House debates

Wednesday, 8 March 2023

Matters of Public Importance

Economy

4:02 pm

Photo of James StevensJames Stevens (Sturt, Liberal Party) Share this | Hansard source

Yesterday was another very tough day for millions of families and businesses in this country—to hear again another month, another increase in the Reserve Bank's cash rate. This is obviously something that is weighing more and more heavily on decision-making around the kitchen table on the family budget, as people factor in and do the calculations on how much these ever-increasing interest rates are having an impact on them and the sorts of decisions they hope not to have to take around whether or not they can afford to have a family holiday this year—maybe in more serious cases, whether they may have to consider selling their home at some point—if these increases continue.

I am sure all members of parliament are hearing the real, personal stories that come with these opaque economic decisions that, in the macro, are significant enough, but are most significant when you think about the way they impact on individual families. I don't think it's unreasonable for the opposition to want to debate the most significant challenge facing the people of Australia in this parliament on a regular basis. If those opposite are indignant about this topic being raised regularly, why don't you do something about it? Then we won't have to keep talking about it. That's an option. There's an option for the government: to actually address the most significant challenge in the lives of Australians. But to suggest it's somehow inappropriate for us to raise this as a matter of public importance—I'd love to understand what you think is more important than the dramatic increase in cost burdens on families in this country.

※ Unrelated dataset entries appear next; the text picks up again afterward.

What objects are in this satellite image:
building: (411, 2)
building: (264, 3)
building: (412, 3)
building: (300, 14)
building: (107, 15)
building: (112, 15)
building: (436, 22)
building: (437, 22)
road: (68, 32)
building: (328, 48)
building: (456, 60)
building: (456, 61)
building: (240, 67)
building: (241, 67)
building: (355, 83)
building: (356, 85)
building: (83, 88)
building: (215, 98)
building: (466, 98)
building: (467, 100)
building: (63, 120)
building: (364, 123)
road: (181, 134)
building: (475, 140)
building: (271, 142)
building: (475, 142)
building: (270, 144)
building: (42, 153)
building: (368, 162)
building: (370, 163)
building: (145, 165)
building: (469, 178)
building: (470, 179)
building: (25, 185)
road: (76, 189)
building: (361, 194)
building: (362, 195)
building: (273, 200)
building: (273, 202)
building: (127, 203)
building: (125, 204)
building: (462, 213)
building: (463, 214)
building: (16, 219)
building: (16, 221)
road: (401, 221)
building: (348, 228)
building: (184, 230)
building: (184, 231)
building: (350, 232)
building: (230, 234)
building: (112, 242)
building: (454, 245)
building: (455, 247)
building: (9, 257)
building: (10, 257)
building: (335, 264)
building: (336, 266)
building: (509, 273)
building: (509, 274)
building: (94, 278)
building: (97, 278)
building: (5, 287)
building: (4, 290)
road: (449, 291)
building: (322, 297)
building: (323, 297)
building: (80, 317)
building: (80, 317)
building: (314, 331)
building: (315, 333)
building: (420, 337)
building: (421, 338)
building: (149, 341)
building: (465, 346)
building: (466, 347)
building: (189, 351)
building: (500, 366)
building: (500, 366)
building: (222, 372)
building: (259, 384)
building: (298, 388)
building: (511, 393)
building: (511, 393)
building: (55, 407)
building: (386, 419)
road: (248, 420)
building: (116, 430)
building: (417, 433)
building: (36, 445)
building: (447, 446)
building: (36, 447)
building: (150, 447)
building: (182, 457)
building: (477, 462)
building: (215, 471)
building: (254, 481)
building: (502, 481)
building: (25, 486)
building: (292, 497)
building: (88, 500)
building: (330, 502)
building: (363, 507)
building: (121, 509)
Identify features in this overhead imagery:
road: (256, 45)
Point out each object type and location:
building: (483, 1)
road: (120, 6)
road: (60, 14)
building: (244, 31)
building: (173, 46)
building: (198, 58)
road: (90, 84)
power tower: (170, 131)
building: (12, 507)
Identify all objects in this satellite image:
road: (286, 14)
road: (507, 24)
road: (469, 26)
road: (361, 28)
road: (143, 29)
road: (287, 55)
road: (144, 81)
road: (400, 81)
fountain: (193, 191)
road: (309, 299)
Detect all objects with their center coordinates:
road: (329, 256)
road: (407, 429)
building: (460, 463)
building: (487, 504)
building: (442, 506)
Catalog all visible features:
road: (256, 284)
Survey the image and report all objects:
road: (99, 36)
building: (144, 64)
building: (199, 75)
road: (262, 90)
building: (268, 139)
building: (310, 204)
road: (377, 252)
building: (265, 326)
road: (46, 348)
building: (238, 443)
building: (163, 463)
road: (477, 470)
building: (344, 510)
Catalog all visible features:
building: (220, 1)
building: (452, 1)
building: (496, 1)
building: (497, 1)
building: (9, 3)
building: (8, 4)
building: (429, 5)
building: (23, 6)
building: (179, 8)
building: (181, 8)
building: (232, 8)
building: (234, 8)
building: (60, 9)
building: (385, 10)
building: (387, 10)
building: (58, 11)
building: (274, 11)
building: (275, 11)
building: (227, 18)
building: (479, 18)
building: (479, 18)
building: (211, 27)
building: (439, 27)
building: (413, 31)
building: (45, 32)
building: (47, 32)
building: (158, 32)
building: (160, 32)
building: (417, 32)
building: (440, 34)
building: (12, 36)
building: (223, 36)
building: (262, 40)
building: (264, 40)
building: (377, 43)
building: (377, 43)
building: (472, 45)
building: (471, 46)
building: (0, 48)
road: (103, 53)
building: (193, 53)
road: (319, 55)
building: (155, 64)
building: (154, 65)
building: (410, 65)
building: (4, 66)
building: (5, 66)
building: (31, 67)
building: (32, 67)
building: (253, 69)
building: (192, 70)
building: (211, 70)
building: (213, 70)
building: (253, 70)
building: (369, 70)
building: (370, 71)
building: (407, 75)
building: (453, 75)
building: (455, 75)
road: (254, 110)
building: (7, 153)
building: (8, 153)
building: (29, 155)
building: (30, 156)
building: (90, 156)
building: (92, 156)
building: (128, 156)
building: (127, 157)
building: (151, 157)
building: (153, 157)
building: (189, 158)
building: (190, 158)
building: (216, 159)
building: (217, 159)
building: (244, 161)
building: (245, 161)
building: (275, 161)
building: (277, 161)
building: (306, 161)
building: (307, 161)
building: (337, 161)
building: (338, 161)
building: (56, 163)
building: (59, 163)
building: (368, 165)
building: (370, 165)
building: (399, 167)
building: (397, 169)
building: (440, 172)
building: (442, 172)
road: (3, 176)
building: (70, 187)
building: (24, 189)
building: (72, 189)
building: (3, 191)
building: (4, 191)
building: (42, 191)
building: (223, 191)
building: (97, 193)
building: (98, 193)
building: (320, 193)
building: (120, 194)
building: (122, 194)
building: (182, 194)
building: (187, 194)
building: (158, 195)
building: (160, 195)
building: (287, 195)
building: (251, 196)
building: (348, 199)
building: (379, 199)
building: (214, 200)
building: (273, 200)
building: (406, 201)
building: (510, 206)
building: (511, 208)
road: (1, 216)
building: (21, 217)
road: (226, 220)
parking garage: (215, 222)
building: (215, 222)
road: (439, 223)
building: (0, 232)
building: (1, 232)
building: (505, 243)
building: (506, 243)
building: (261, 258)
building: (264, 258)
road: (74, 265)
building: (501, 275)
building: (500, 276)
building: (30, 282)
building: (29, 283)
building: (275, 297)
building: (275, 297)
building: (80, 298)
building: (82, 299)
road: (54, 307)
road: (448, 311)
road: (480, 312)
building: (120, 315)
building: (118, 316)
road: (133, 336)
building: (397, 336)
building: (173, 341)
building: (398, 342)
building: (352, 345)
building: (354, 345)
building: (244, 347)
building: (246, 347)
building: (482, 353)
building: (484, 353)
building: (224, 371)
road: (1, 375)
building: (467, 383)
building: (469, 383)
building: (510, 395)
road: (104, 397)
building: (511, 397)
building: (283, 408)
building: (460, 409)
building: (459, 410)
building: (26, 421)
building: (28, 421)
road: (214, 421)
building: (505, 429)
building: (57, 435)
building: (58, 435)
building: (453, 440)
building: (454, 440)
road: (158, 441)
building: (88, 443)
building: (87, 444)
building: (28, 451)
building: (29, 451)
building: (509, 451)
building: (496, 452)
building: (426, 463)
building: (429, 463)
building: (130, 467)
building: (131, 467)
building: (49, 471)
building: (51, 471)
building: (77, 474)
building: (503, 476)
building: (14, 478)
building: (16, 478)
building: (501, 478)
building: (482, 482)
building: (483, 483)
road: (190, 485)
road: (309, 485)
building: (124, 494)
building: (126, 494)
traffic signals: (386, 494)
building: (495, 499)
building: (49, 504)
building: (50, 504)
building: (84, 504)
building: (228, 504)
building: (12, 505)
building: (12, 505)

The other thing that is really concerning which is coming from members of the government is the suggestion that they've actually got a plan. If they didn't have a plan then at least we might have something to look forward to. Apparently, what they're already doing is as good as it gets. So if you're an Australian family then just strap yourself in for more of exactly the same: more interest rate rises, more reduction in real wages, higher mortgage payments and higher power bills. That's because their plan is fully implemented; they have this great economic plan and what's happening right now to the families of this country is the dividend of that plan. There's nothing more to come. They're implementing a plan, and the result of that is the significant pain that Australian families and Australian businesses are bearing.

Regrettably, interest rates are one of the challenging pieces of economic data that are out there. But I worry most about the dramatic reduction in real wages. For the party which is purportedly of the workers to preside over the greatest contraction of real wages in my adult lifetime is something that they should be focused on, and which they should certainly be ashamed of. There is nothing in their plan—which, apparently, has been fully implemented and which is resulting in all this disastrous economic data—which is helping to increase wages whatsoever. Wages are currently going backwards. Regrettably, more data, sector by sector and industry by industry, is showing that economic strife is continuing to come at an ever-growing pace. That's not the fault of the invasion of Ukraine and it's not the fault of all these forces from overseas. Those were well known to the government when they handed down their budget in October last year. They made a promise then, 92 times, to reduce electricity prices—and they're now going up.

They say that they have an economic plan which is fully implemented, and that we should get behind it and support it. And yet the outcome of that plan is that every significant economic measure which is relevant to families and businesses is going backwards. If they're proud of that and want us to support them, then they have another think coming. Far from breaking the economic destruction and the wealth destruction that they are meting out on the people of Australia, we have a vastly different ambition for the future of families and businesses in this country.